Geopolitische Krisen wirken sich tendenziell negativ auf die Aktienmärkte aus
und könnten Investoren dazu bewegen, Kapital aus dem Aktienmarkt abzuziehen und
in den sicheren Hafen der (Staats-)Anleihen umzuschichten. Ein solches Szenario
könnte einen deutlichen Verfall der Renditen bei Staatsanleihen nach sich
ziehen. Weiterhin ist offen, wie weit die Zentralbanken angesichts des Rezessionsszenarios
mit den Zinserhöhungen gehen werden. Die sich abzeichnende Öffnungsstrategie
der Null-Covid-Politik in China dürfte sich nachfragesteigernd auf den Ölmarkt
auswirken, was allerdings die Inflation in den USA und in Europa wiederum
erhöhen würde.
Wie kann man angesichts so vieler Risiko-Szenarien ein robustes Anleihen-Portfolio aufbauen?
Die Basis eines robusten Anleihen-Portfolios bildet eine detaillierte
Titelauswahl, wobei wir gleichermaßen auf eine strategische und eine taktische
Komponente setzen. Die strategische Komponente wäre ein breit gefächertes
Basis-Portfolio aus Staats- und Unternehmensanleihen mit guter Bonität
(Investment Grade). Mit Blick auf die taktische Selektion schaut man nach
Sondersituationen am Markt, auf die es zu reagieren gilt. Ein Beispiel hierfür
ist die Zeichnung von vielversprechenden Neuemissionen.

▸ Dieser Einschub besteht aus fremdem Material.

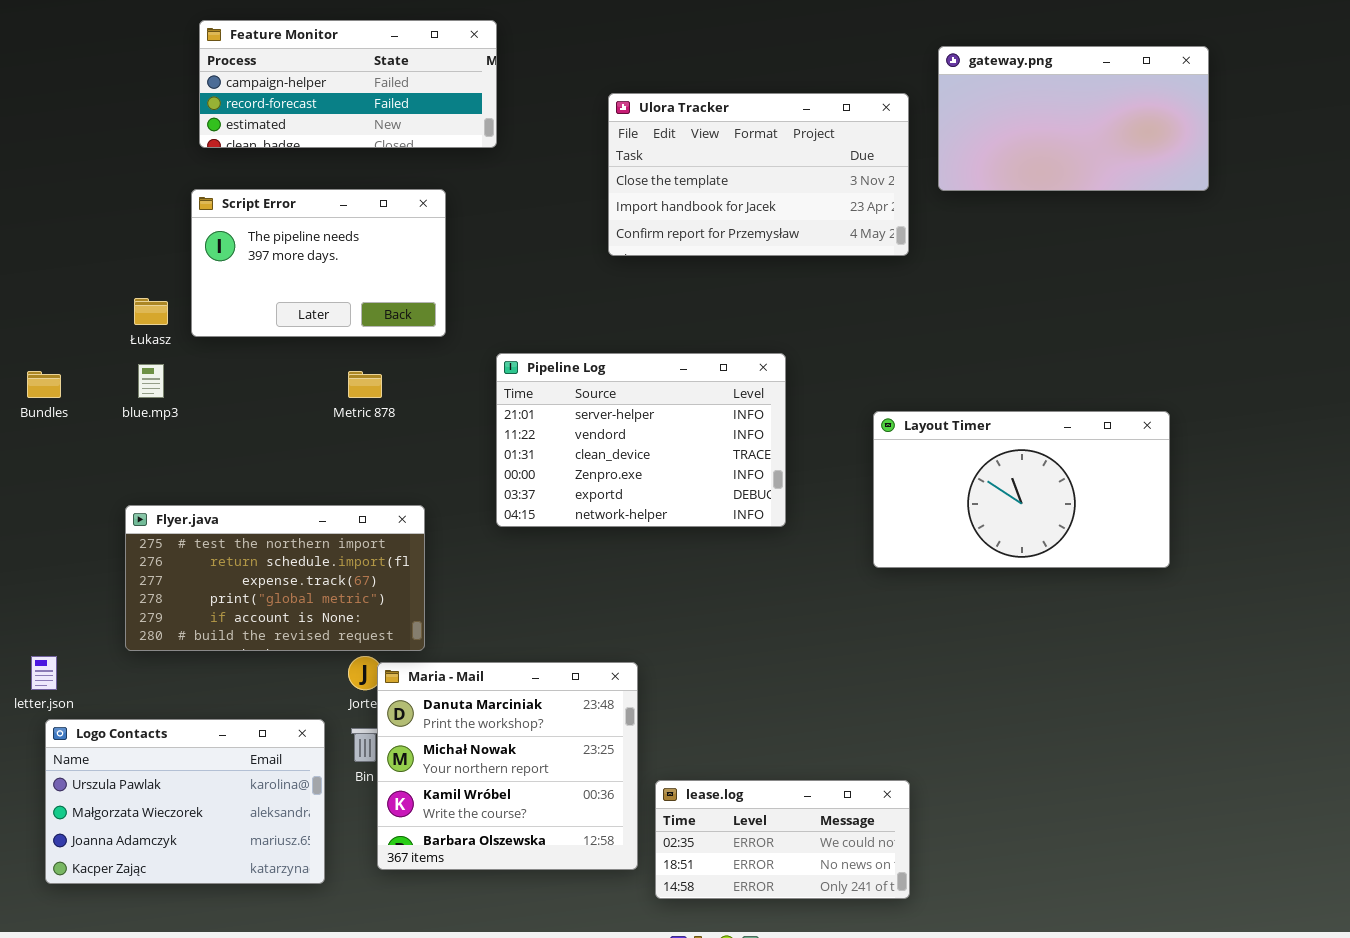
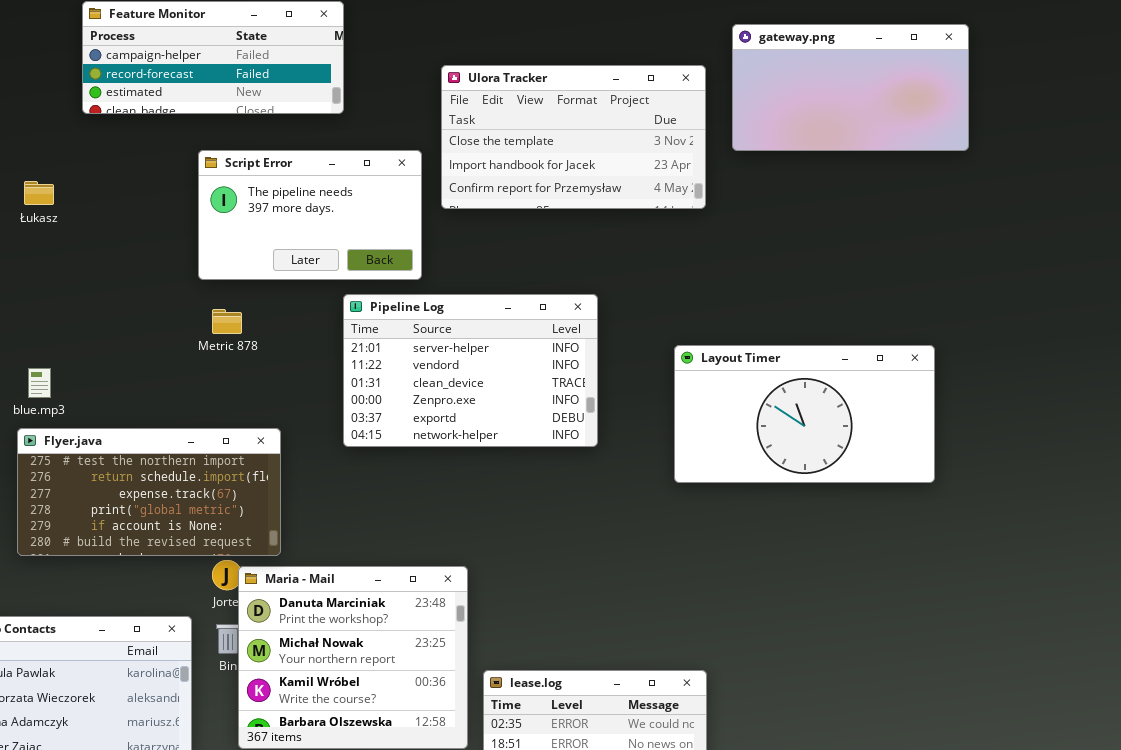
Script Error: [191,189,446,337] -> [198,150,422,280], moved
Łukasz: [134,298,168,325] -> [24,181,54,205], moved
blue.mp3: [138,364,164,398] -> [28,368,51,398], moved

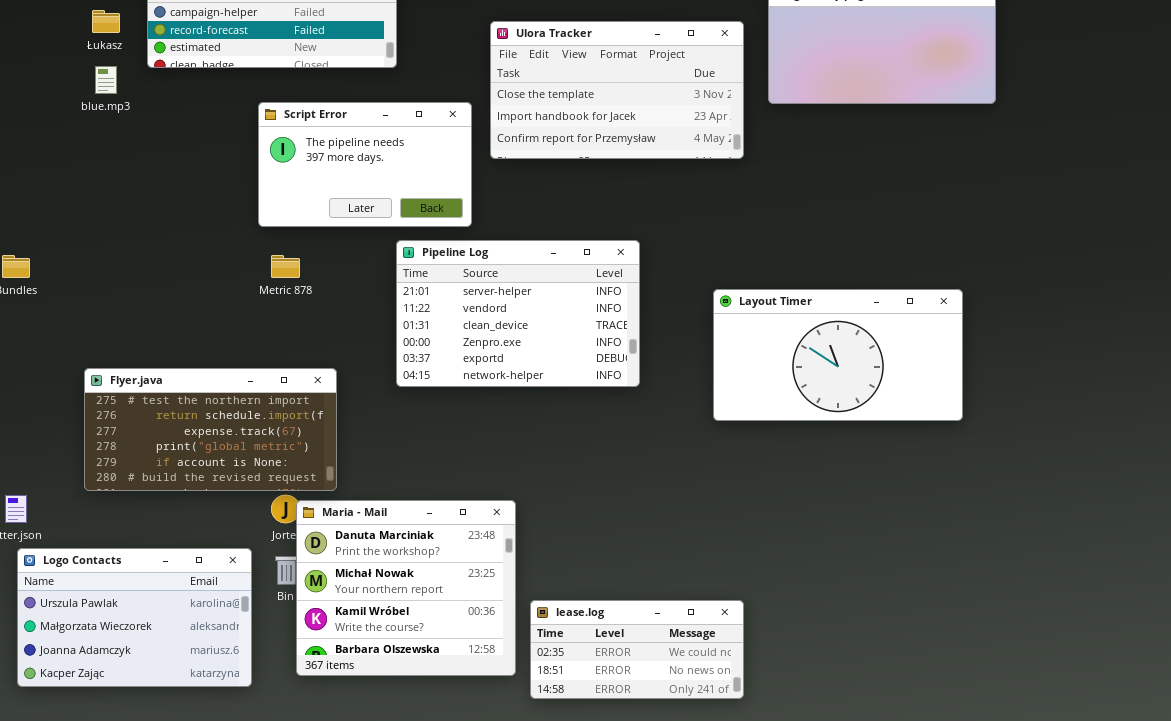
Łukasz: [24,181,54,205] -> [92,10,120,33], moved
blue.mp3: [28,368,51,398] -> [95,66,117,94], moved

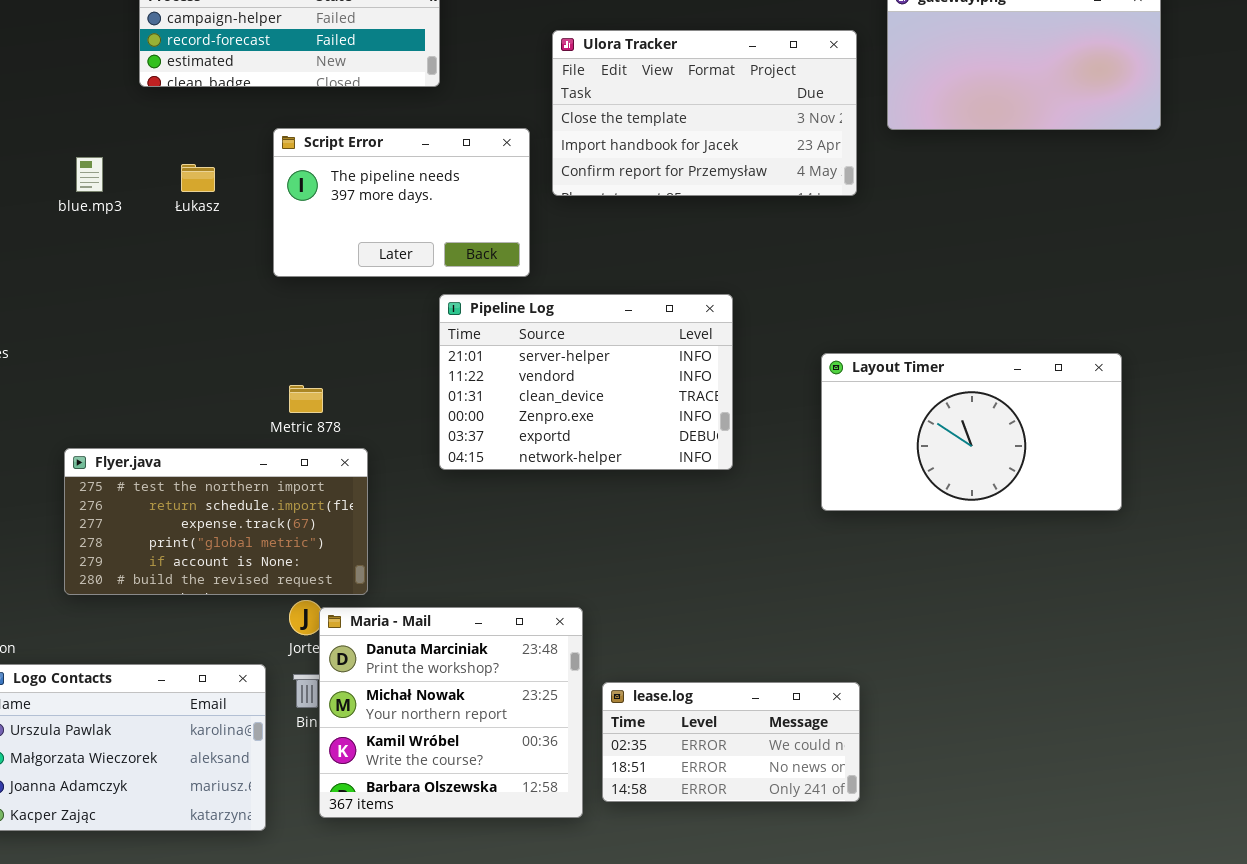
Łukasz: [92,10,120,33] -> [181,164,215,192], moved
blue.mp3: [95,66,117,94] -> [76,157,103,192], moved
Metric 878: [271,255,300,278] -> [289,385,323,413], moved
lease.log: [530,600,744,699] -> [602,682,860,802], moved

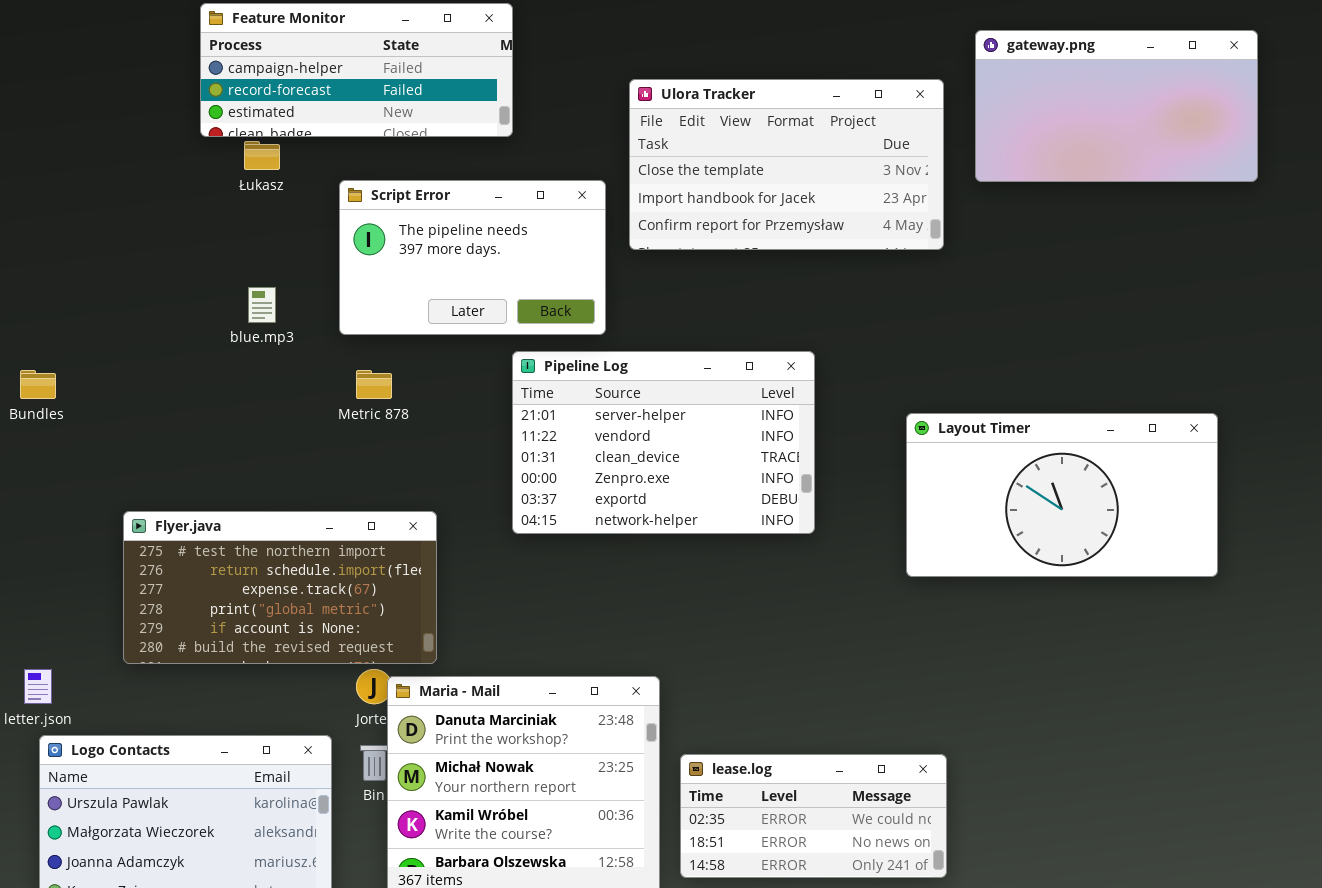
blue.mp3: [76,157,103,192] -> [248,287,276,323], moved
Łukasz: [181,164,215,192] -> [244,141,280,170], moved
Metric 878: [289,385,323,413] -> [356,370,392,399], moved

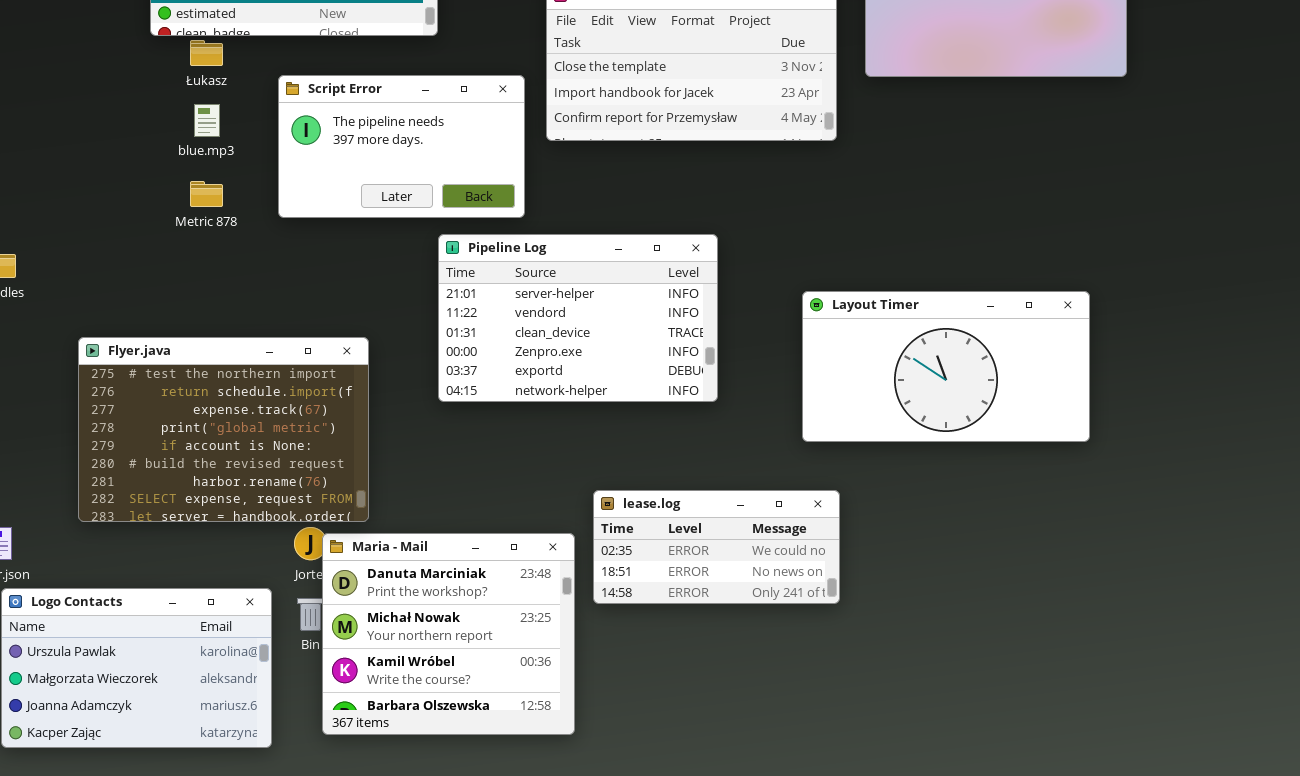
blue.mp3: [248,287,276,323] -> [194,104,220,137], moved
Metric 878: [356,370,392,399] -> [190,181,223,207], moved
Flyer.java: [123,511,437,664] -> [78,337,369,522], resized
lease.log: [680,754,947,878] -> [593,490,840,604], moved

Eine weitere taktische Stellschraube ist die markphasenabhängige Steuerung des
Währungs-Exposure sowie der Duration mittels Overlay-Management. Buy and hold
ist aus unserer Sicht keine geeignete Strategie, sondern wir zielen darauf ab,
als aktiver Manager mittels Overlay-Management eine zusätzliche Performance zu
generieren. Das bedeutet auch, sich im Rahmen einer aktiven Risikosteuerung
zügig von Positionen zu trennen, die der Portfoliobeimischung nicht mehr
angemessen sind.
Wenn Sie dem Anleihejahr 2022 ein Etikett geben müssten: Was steht drauf?

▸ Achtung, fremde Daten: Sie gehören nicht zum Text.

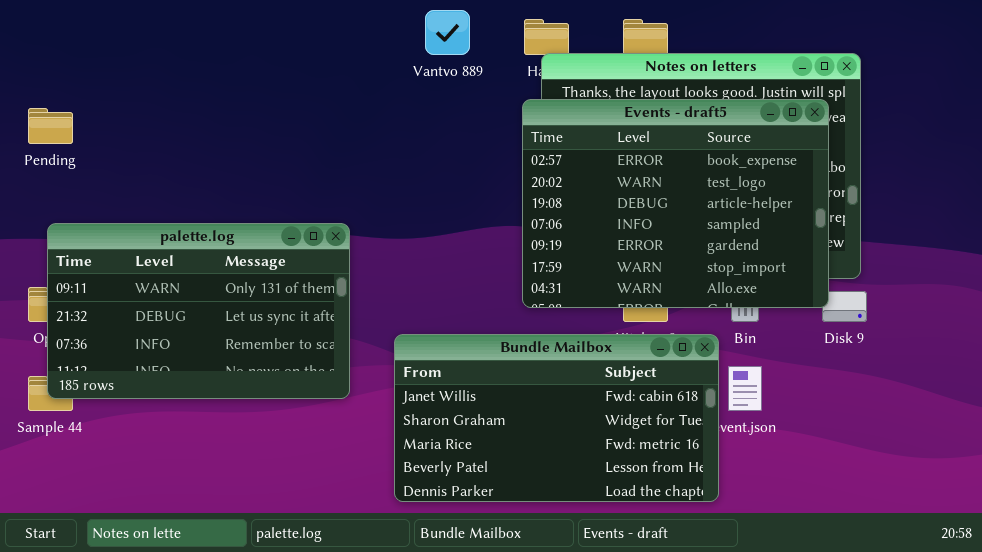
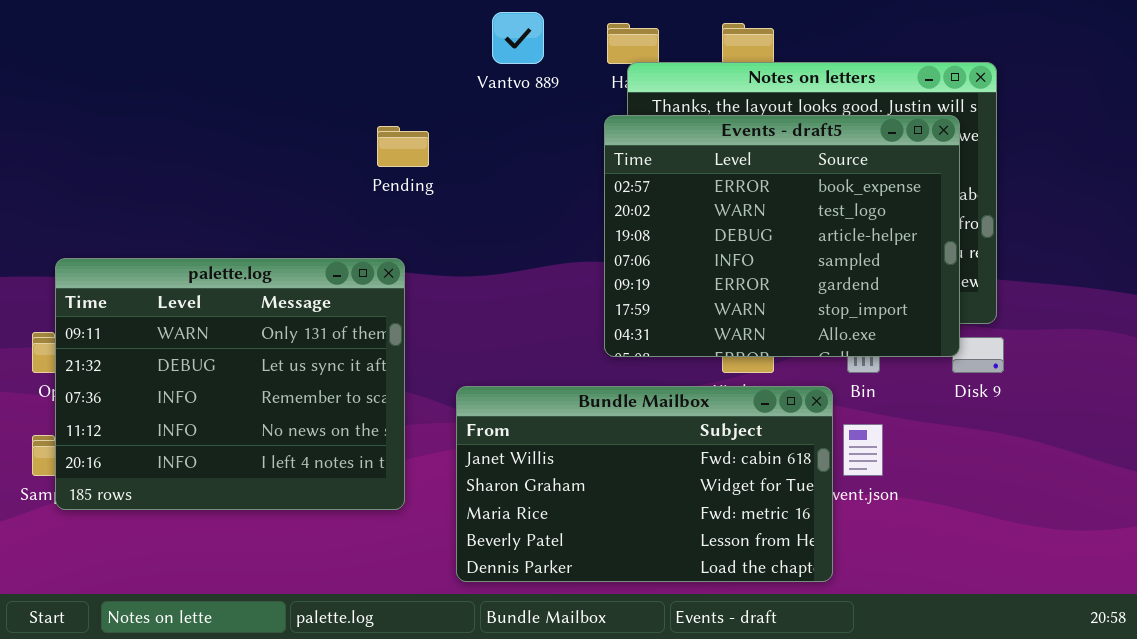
Pending: [28,108,73,144] -> [377,126,429,167], moved
palette.log: [47,223,350,399] -> [55,258,405,510], resized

Mit Blick auf das Jahr 2022 muss man aufgrund des ungewöhnlich starken und schnellen Zinsanstieges von einem „Renten-Crash“ sprechen. Das bevorstehende Jahr 2023 könnte man hingegen mit „ja, aber“ umschreiben. Anleger sollten Anleihen nicht außer Acht lassen. Der Fokus sollte vor allem auf Emittenten mit solider Bonität gesetzt werden, die eine gute Marktstellung und gute Chancen vorweisen können, auch eine Rezession zu überstehen. Allerdings müssen sich Anleger bewusst sein, dass angesichts der Inflation die derzeitigen Zinserhöhungszyklen noch nicht vorbei sind. Wenn die Inflation aber zurückgeht, ist eine Rallye am Rentenmarkt nicht ausgeschlossen.